_TASK DETAILS_
Please repeat the records exactly, keeping the pictures out.

_LISTED RECORDS_
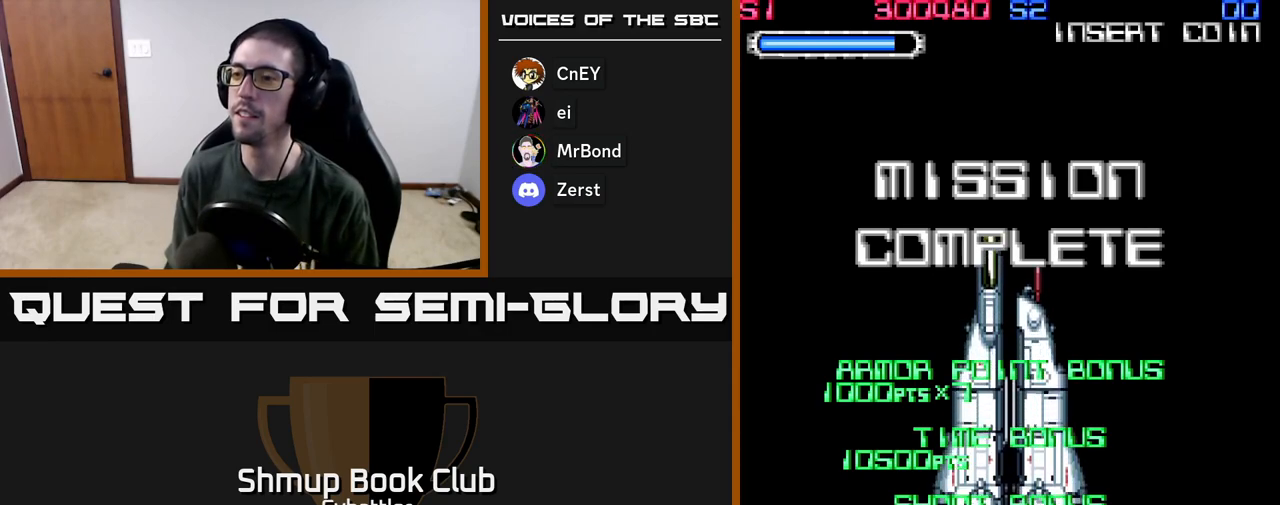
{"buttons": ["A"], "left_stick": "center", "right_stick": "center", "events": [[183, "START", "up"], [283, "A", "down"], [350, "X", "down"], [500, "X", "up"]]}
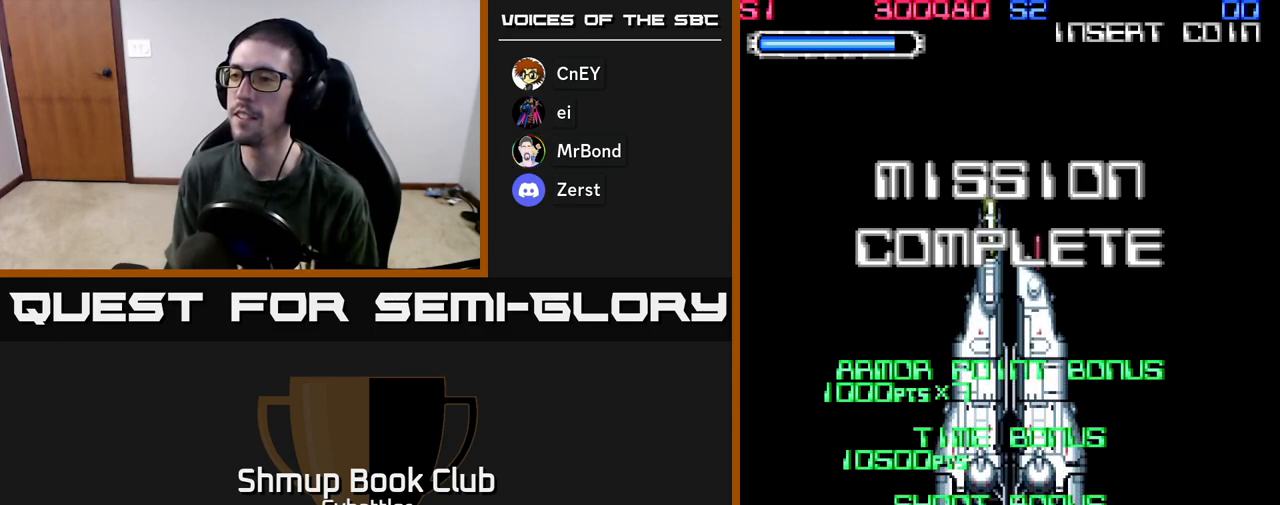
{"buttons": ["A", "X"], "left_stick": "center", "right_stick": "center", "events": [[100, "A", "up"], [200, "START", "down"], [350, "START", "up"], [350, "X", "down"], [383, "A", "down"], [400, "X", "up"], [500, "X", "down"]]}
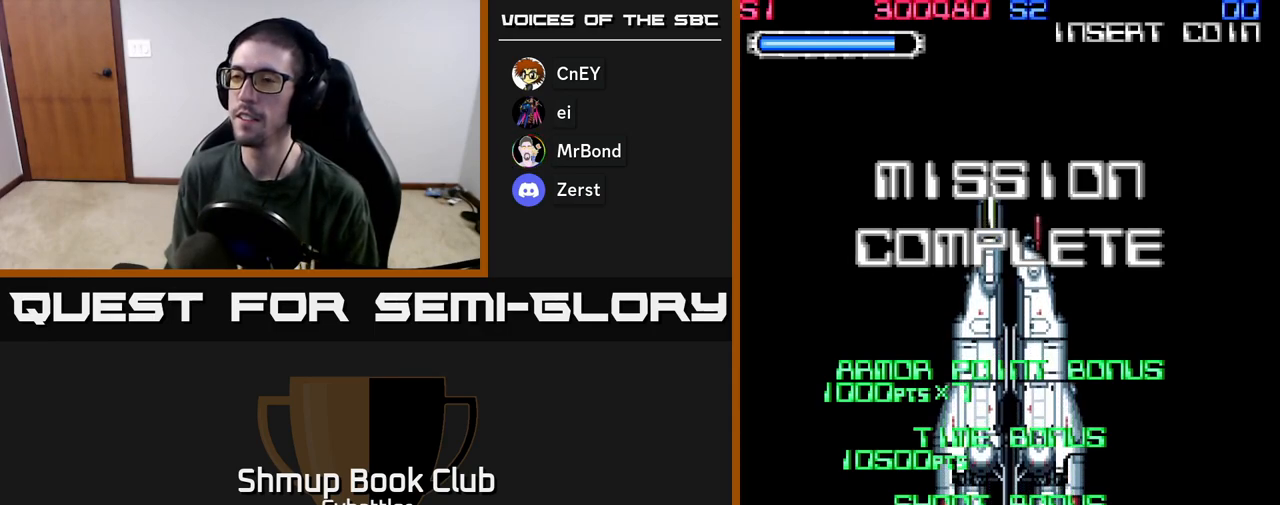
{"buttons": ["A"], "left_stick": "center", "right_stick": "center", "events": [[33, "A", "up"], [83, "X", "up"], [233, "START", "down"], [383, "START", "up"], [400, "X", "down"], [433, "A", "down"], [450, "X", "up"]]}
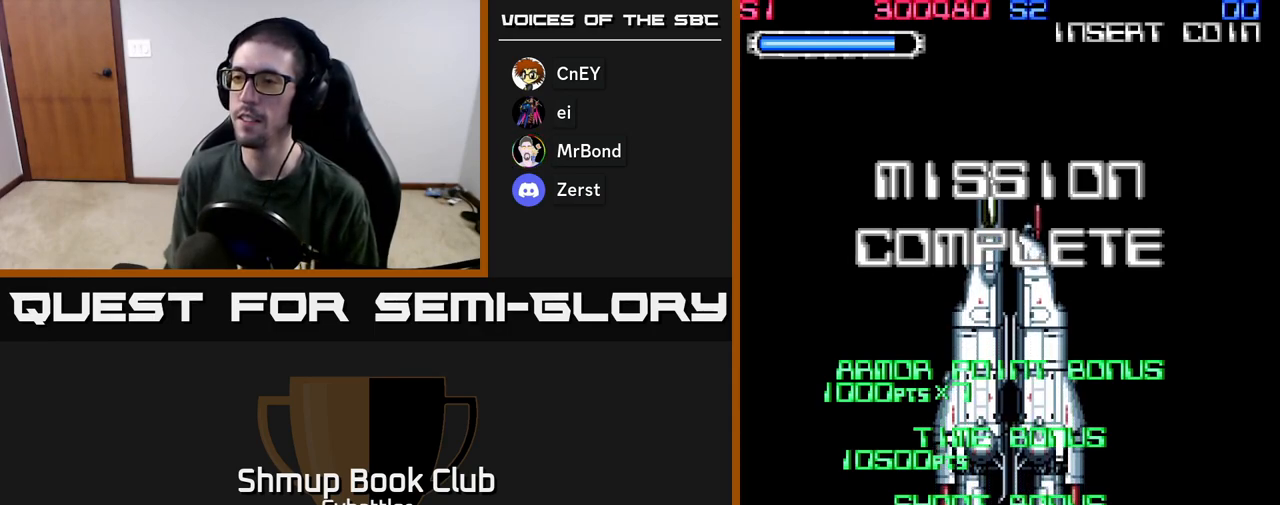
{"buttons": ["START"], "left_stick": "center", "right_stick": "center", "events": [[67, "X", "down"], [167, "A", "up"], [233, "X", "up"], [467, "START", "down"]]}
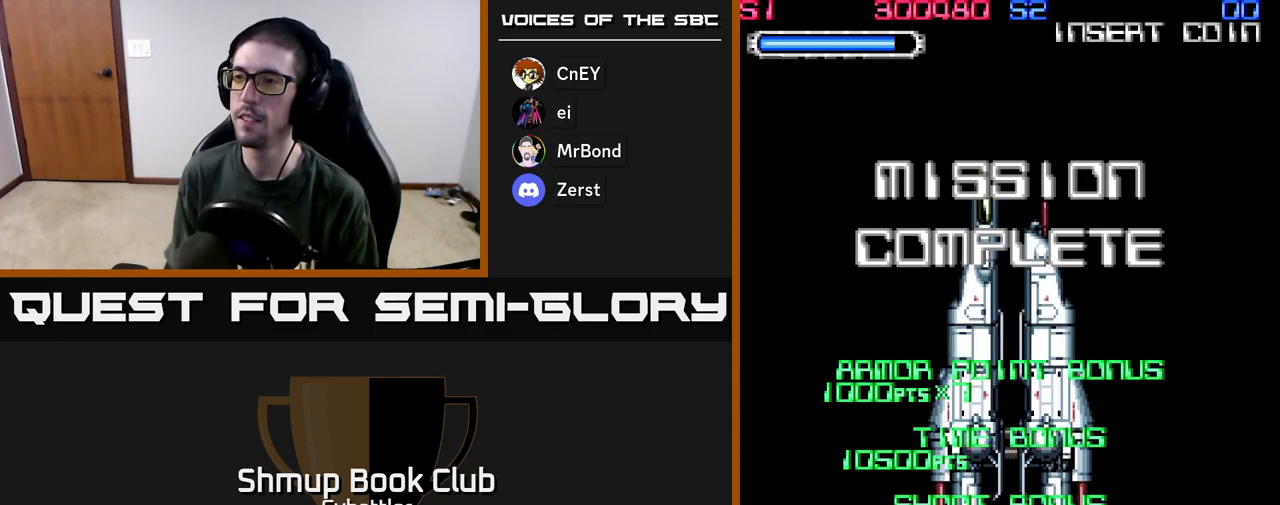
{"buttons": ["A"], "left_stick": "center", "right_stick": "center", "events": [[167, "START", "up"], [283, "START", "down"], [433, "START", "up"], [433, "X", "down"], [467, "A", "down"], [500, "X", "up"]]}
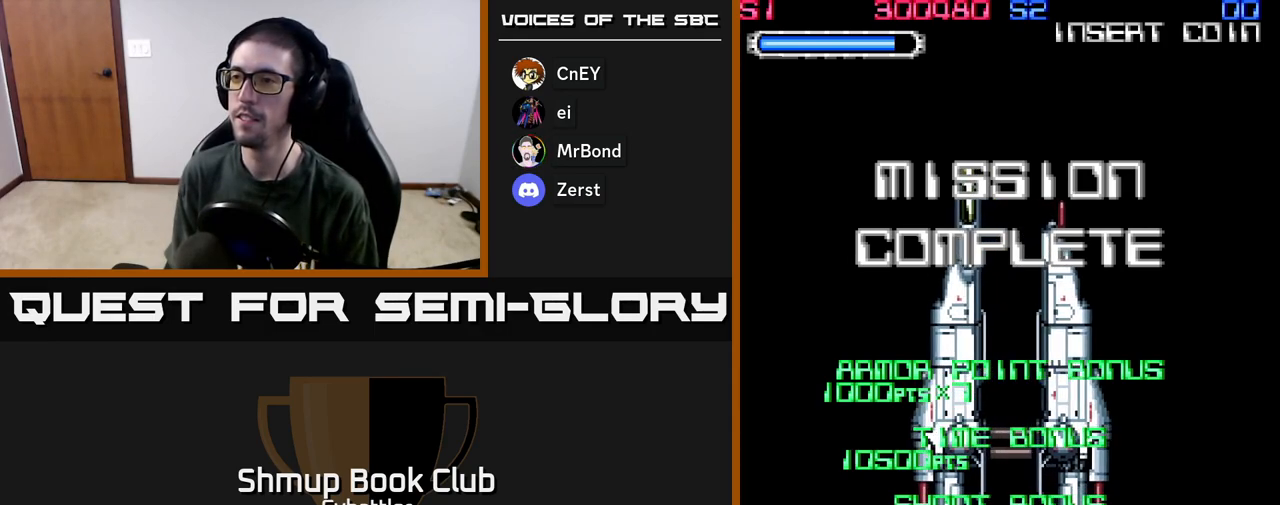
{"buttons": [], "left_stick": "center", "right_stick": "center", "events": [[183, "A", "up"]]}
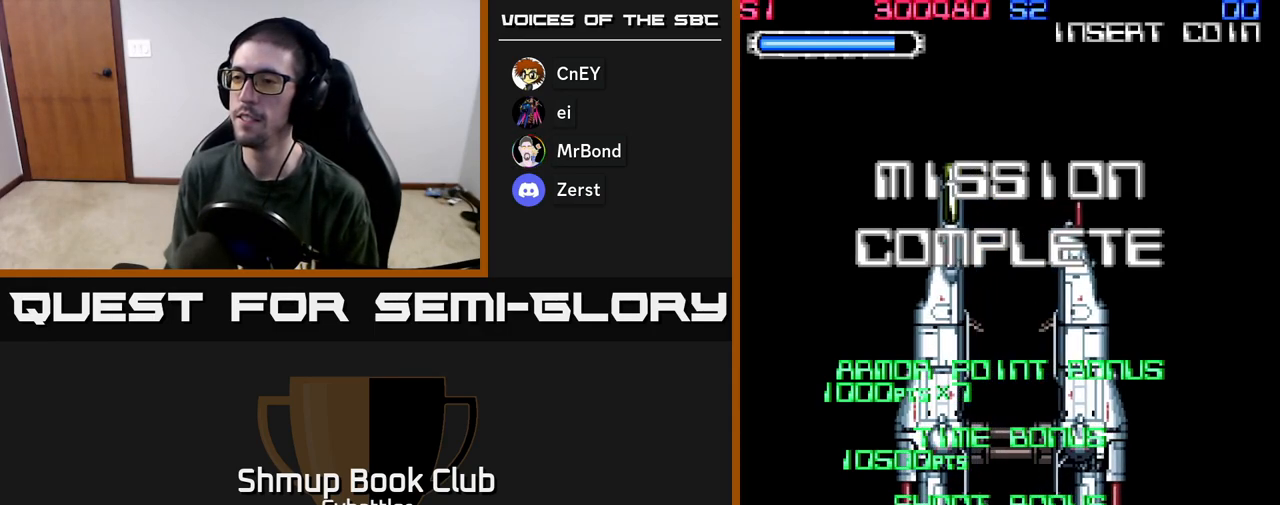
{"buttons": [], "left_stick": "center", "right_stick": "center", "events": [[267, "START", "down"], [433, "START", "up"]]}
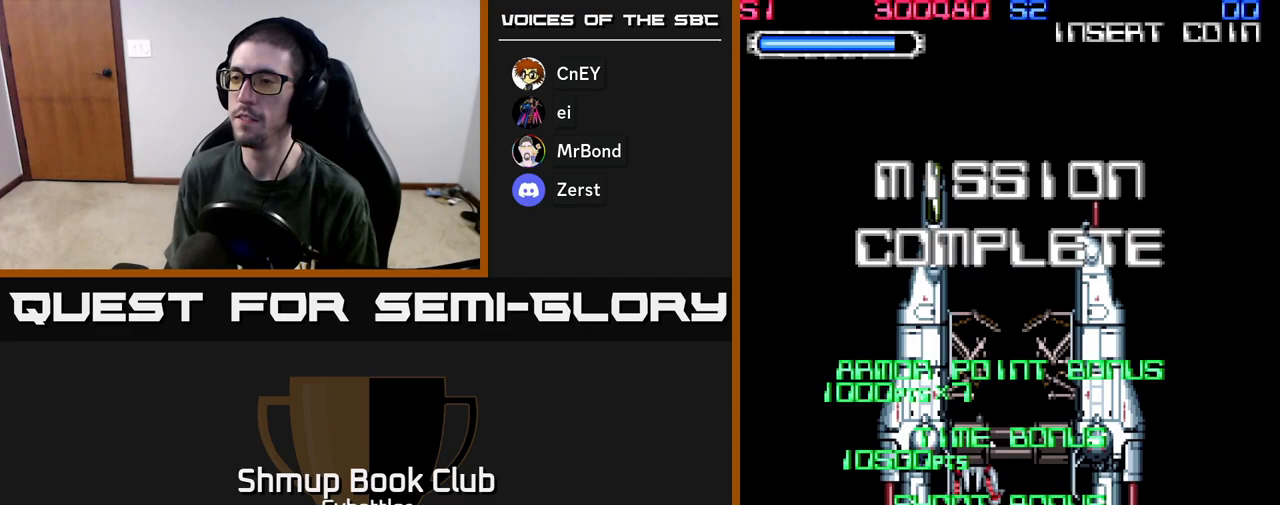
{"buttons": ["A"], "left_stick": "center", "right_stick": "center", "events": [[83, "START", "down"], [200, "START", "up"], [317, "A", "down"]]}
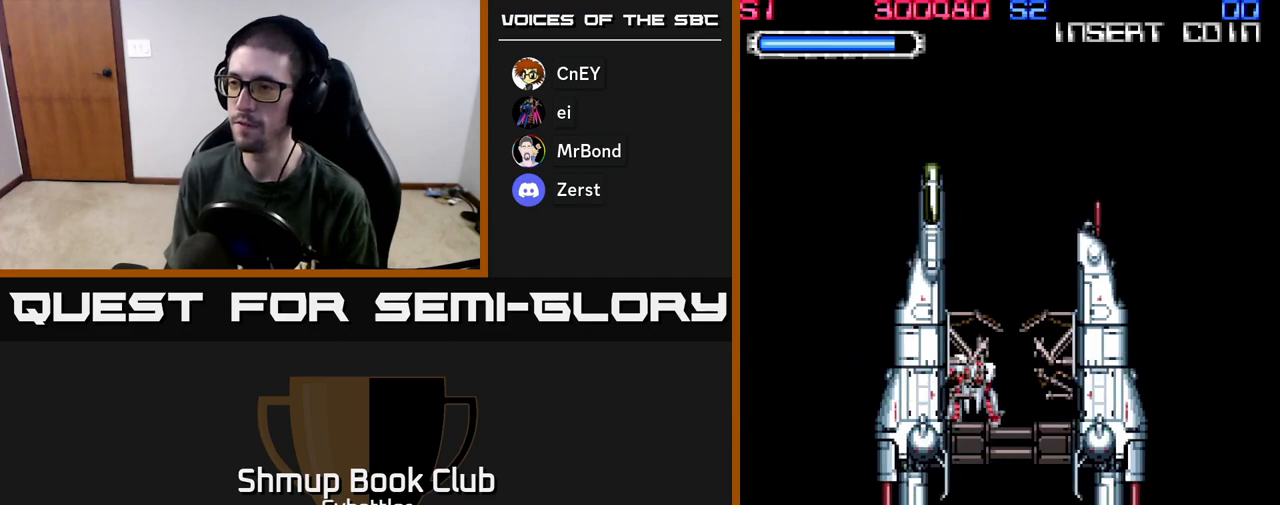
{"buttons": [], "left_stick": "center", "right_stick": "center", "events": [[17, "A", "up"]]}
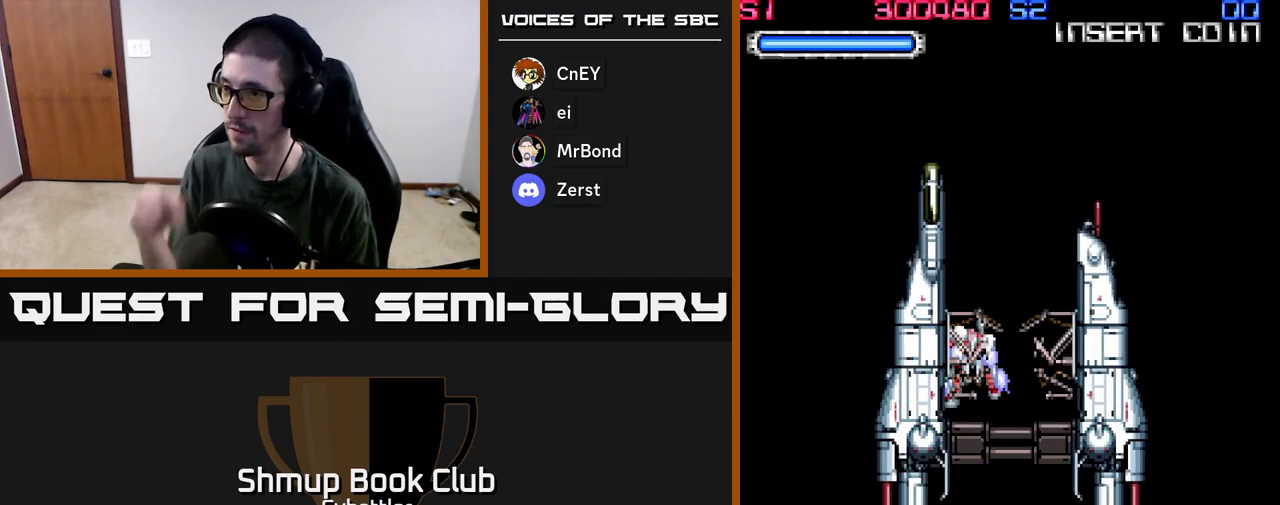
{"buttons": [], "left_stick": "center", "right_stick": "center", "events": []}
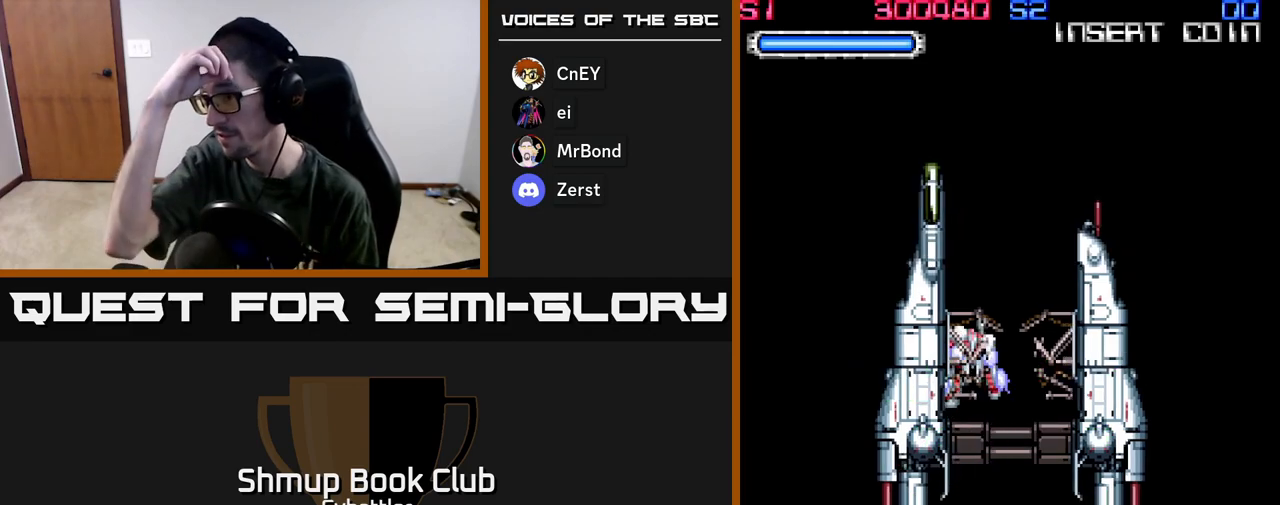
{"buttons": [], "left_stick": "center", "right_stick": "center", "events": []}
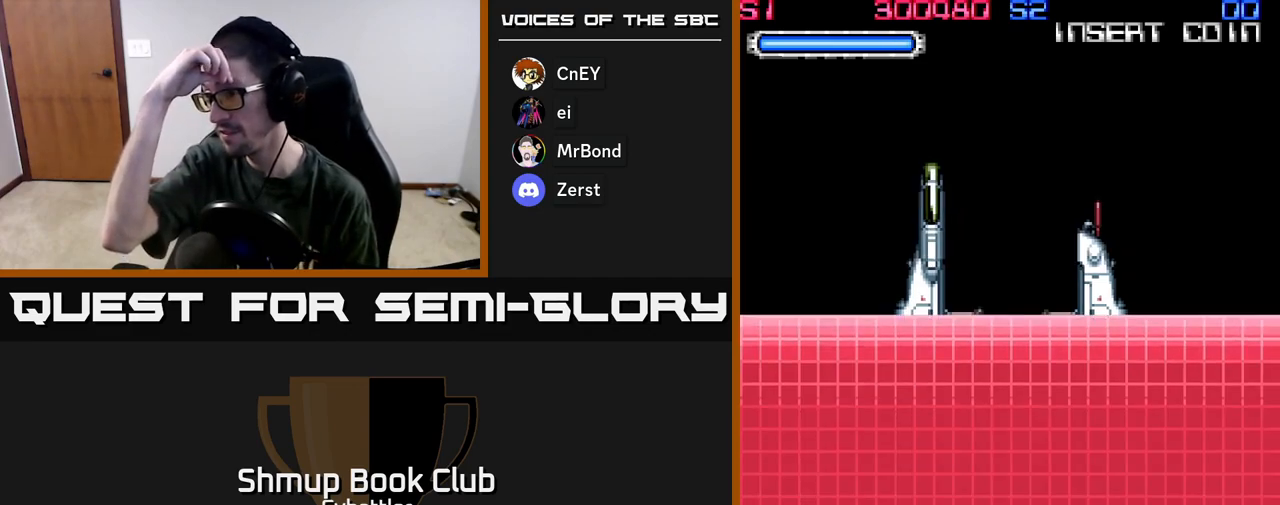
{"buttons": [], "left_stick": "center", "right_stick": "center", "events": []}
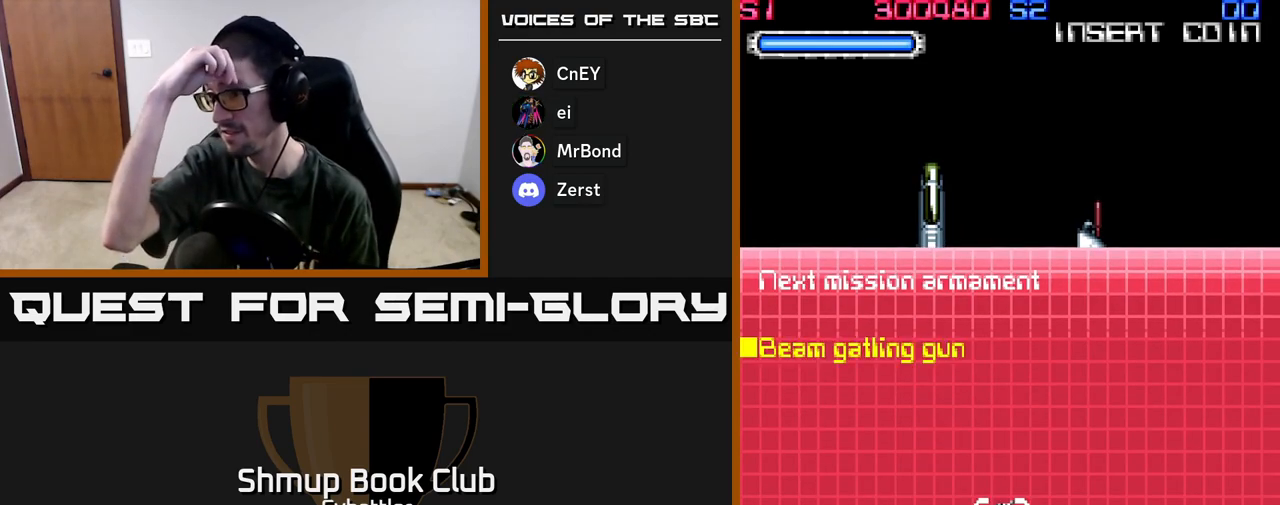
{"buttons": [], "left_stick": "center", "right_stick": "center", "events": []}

_OUTPUT OF THE TASK_
{"buttons": ["A"], "left_stick": "center", "right_stick": "center", "events": [[183, "START", "up"], [283, "A", "down"], [350, "X", "down"], [500, "X", "up"]]}
{"buttons": ["A", "X"], "left_stick": "center", "right_stick": "center", "events": [[100, "A", "up"], [200, "START", "down"], [350, "START", "up"], [350, "X", "down"], [383, "A", "down"], [400, "X", "up"], [500, "X", "down"]]}
{"buttons": ["A"], "left_stick": "center", "right_stick": "center", "events": [[33, "A", "up"], [83, "X", "up"], [233, "START", "down"], [383, "START", "up"], [400, "X", "down"], [433, "A", "down"], [450, "X", "up"]]}
{"buttons": ["START"], "left_stick": "center", "right_stick": "center", "events": [[67, "X", "down"], [167, "A", "up"], [233, "X", "up"], [467, "START", "down"]]}
{"buttons": ["A"], "left_stick": "center", "right_stick": "center", "events": [[167, "START", "up"], [283, "START", "down"], [433, "START", "up"], [433, "X", "down"], [467, "A", "down"], [500, "X", "up"]]}
{"buttons": [], "left_stick": "center", "right_stick": "center", "events": [[183, "A", "up"]]}
{"buttons": [], "left_stick": "center", "right_stick": "center", "events": [[267, "START", "down"], [433, "START", "up"]]}
{"buttons": ["A"], "left_stick": "center", "right_stick": "center", "events": [[83, "START", "down"], [200, "START", "up"], [317, "A", "down"]]}
{"buttons": [], "left_stick": "center", "right_stick": "center", "events": [[17, "A", "up"]]}
{"buttons": [], "left_stick": "center", "right_stick": "center", "events": []}
{"buttons": [], "left_stick": "center", "right_stick": "center", "events": []}
{"buttons": [], "left_stick": "center", "right_stick": "center", "events": []}
{"buttons": [], "left_stick": "center", "right_stick": "center", "events": []}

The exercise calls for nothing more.